Welcome to another edition of the LKP Treasure Trove
In January, during the dead of winter, people around the world love to bring in the New Year with fireworks, parties, and other forms of celebration. But according to Scripture, the year does not start in winter at all, when things in nature usually die. The year begins in spring, when life in nature begins anew; when leaves grow on trees and flowers bloom. In today’s story, Keisha and her parents will explore these truths on a scenic hike through the forest on January 1st, which is . . .
Still the Old Year
“Where are we going, dad?” Keisha asked as they wound their way up the side of the mountain along a scenic country road.
Mom didn’t allow Dad to answer. She looked back at Keisha from the front passenger seat and said, “Let your father concentrate. This bend gets really twisty and these are steep, narrow roads.”
“Okay, mom,” Keisha said as she looked out at a valley of trees below them. Winter had long stripped the deciduous trees of all their majestic leaves, but towering evergreens dotted the landscape.
“Besides,” Mom said, “I thought you wanted it to be a surprise.”
“You’re right, mom. I do,” Keisha said. “I’ll stop asking.”

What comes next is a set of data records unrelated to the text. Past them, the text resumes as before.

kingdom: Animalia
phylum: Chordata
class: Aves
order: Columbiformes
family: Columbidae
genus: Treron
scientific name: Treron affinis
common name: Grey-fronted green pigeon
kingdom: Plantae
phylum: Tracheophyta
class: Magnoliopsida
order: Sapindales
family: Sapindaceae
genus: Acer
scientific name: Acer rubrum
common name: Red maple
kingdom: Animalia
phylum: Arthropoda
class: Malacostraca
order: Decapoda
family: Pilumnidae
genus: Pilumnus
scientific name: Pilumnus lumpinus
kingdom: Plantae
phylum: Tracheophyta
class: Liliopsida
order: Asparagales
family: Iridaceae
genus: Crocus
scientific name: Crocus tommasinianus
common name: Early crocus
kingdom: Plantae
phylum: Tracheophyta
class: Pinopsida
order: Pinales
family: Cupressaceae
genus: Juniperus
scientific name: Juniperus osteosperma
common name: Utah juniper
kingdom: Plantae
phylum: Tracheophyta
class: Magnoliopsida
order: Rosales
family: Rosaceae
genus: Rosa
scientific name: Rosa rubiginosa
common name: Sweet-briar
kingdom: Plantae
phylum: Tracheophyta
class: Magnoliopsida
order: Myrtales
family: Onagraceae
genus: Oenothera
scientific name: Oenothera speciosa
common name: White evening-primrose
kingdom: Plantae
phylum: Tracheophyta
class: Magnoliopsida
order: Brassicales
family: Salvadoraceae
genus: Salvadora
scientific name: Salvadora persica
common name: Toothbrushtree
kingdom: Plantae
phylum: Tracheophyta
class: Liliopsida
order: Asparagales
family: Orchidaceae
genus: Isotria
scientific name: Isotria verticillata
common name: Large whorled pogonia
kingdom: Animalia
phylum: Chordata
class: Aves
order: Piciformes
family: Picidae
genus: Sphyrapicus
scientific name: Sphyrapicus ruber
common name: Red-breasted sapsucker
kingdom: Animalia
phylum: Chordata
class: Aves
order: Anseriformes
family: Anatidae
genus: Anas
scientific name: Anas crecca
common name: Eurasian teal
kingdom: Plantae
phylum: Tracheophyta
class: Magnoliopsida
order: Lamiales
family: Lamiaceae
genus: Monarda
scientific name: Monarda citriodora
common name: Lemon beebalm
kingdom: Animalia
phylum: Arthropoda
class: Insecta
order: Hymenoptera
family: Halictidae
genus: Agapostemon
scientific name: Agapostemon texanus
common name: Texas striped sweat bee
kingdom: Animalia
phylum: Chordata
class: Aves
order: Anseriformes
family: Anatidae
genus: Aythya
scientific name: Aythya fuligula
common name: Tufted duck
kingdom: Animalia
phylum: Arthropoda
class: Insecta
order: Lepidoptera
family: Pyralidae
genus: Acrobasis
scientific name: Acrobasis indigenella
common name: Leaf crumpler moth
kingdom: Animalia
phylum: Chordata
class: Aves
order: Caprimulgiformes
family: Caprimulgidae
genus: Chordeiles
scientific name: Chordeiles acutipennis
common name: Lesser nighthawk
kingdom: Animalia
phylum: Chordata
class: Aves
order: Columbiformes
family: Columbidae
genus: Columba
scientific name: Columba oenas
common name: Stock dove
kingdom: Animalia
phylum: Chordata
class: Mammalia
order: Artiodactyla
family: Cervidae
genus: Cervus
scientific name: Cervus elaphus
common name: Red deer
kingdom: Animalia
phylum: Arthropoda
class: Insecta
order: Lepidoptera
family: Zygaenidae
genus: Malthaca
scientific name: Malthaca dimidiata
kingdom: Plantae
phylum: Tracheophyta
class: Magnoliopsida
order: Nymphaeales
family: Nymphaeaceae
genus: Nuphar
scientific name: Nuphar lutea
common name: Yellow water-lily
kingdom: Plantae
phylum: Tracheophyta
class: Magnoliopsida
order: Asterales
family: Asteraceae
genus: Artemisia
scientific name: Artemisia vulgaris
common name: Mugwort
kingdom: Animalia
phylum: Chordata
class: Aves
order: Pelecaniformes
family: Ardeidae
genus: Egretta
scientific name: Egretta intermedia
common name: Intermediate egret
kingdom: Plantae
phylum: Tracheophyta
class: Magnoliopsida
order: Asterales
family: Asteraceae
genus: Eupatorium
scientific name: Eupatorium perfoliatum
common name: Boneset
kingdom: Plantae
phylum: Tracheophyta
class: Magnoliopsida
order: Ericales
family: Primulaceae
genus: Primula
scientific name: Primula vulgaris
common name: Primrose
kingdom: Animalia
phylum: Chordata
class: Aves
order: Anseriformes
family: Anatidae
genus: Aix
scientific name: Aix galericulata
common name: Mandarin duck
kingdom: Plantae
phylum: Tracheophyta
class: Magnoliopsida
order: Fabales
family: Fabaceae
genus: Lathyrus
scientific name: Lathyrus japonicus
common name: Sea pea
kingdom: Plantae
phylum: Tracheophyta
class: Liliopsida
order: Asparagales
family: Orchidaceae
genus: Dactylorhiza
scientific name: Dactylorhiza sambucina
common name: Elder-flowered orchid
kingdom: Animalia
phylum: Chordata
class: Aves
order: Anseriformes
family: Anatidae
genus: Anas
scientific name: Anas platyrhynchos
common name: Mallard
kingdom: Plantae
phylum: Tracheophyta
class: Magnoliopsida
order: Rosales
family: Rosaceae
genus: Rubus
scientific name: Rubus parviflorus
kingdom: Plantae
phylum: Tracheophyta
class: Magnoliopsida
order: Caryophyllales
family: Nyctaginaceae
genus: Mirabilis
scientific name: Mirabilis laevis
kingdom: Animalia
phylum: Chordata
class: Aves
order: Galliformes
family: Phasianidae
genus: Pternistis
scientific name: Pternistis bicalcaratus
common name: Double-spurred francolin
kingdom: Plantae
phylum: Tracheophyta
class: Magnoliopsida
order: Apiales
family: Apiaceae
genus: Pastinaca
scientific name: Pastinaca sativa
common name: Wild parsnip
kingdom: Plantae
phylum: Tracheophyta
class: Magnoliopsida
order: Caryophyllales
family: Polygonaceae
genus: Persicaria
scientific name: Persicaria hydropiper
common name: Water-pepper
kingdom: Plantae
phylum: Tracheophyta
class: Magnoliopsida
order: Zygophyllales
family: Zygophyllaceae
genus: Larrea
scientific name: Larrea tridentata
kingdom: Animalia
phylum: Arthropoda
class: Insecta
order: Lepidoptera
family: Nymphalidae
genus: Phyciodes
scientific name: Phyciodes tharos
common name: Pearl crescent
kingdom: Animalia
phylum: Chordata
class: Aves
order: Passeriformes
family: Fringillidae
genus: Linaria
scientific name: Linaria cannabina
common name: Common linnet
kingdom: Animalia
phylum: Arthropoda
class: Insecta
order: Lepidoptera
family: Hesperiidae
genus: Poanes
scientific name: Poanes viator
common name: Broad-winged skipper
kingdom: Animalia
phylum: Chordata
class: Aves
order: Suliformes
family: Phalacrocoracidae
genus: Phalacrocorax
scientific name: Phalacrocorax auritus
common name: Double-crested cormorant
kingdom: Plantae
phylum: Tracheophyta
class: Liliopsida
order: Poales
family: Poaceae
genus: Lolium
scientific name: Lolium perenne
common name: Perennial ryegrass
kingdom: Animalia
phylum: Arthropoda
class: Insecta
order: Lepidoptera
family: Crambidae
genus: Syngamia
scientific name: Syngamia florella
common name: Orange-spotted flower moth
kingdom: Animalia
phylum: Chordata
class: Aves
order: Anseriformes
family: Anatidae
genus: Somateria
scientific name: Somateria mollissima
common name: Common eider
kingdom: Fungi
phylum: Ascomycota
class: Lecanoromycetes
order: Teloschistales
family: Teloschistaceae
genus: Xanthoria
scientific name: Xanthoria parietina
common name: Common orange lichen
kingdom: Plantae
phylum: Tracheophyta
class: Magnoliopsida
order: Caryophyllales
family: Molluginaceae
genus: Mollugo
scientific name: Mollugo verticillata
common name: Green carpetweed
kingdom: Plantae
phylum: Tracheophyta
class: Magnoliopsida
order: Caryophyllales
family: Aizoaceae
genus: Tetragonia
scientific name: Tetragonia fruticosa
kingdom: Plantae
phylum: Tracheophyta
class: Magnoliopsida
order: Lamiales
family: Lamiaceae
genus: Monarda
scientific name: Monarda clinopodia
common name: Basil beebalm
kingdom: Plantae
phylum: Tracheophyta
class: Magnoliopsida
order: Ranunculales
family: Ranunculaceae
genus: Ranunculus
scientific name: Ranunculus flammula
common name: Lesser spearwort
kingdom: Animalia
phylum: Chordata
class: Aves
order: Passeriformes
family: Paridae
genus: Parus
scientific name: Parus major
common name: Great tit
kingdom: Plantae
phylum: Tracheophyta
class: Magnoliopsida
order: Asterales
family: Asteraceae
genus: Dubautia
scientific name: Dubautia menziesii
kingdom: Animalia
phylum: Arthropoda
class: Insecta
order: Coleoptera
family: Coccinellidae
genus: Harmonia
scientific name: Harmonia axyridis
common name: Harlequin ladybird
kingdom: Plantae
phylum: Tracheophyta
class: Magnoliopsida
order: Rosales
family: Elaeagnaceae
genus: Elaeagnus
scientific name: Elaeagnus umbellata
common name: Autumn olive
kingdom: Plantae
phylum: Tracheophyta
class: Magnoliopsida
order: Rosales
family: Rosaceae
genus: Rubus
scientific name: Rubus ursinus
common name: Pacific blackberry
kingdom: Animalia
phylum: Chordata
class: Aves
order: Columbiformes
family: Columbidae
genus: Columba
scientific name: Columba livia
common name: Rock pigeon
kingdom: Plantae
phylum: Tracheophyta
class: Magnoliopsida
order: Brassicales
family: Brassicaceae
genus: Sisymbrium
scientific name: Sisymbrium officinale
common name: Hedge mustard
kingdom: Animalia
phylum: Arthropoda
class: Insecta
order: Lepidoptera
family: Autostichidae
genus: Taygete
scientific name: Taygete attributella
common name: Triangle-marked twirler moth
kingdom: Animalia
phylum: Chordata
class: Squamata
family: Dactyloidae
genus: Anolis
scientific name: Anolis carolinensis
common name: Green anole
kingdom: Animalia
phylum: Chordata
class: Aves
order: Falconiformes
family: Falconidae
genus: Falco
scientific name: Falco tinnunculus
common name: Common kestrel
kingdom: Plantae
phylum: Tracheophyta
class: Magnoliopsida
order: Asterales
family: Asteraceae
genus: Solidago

Another half hour passed before the surprise destination was revealed. Dad eventually reached a flat stretch of road and turned off of it to enter a state forest. After they parked near the entrance and started making their way toward a wide hiking trail, an elderly couple greeted them while leaving.
“Happy New Year,” the man said, smiling through a gray beard.
Dad smiled back politely and said, “We don’t celebrate your new year. For us it’s still the old year. But you take care.”
As they started on a leisurely hike, Keisha asked, “Why do gentiles start the year in January when lots of things in nature die off and some animals hibernate to survive the cold? Doesn’t the year start in spring when there’s new life, new growth, and warmer weather?”
Dad chuckled and said, “Yes. It seems like nature has it right and gentiles have it wrong. The truth is, Scripture says that when our ancestors were getting ready to come out of Egypt, Yah sent Moses and Aaron to speak to all the people of Israel. And that spring, just before harvest time, Exodus 12 verse 2 says that the ancient Israelites were told that the spring month they were to leave Egypt was actually the first month of the year.”
“So January can’t be the beginning of the new year,” Mom said.
“Right,” Keisha agreed. “And wasn’t it the ancient Romans who changed Yah’s calendar and made winter the beginning of the year?”
Dad nodded. “History tells us they did indeed.” Dad stopped in his tracks and slowly turned in a circle to take in all the trees around them. “Consider this forest, Keisha, with all its old growth. These trees have been here for a very long time—hundreds, maybe even thousands of years. Yet, the forest has been the same all that time. The only thing that changes it is the gentile when he cuts it down to build something else. Well, Yah’s laws are no different. They had to cut those down to build their own, and that’s how we get to January and winter replacing Yah’s true New Year.”
NOW, WHAT ABOUT YOU?
Knowing that Scripture clearly marks the first season as spring, the true beginning of the year, will you continue to celebrate New Year’s Day with heathens who openly violate Yah’s law with their worldly traditions? Yah is bringing this age to a close, and soon the elect will be revealed to the world and the Kingdom established. Those who make it to the Kingdom will obey Yah fully, but making it to the Kingdom means obeying Yah now.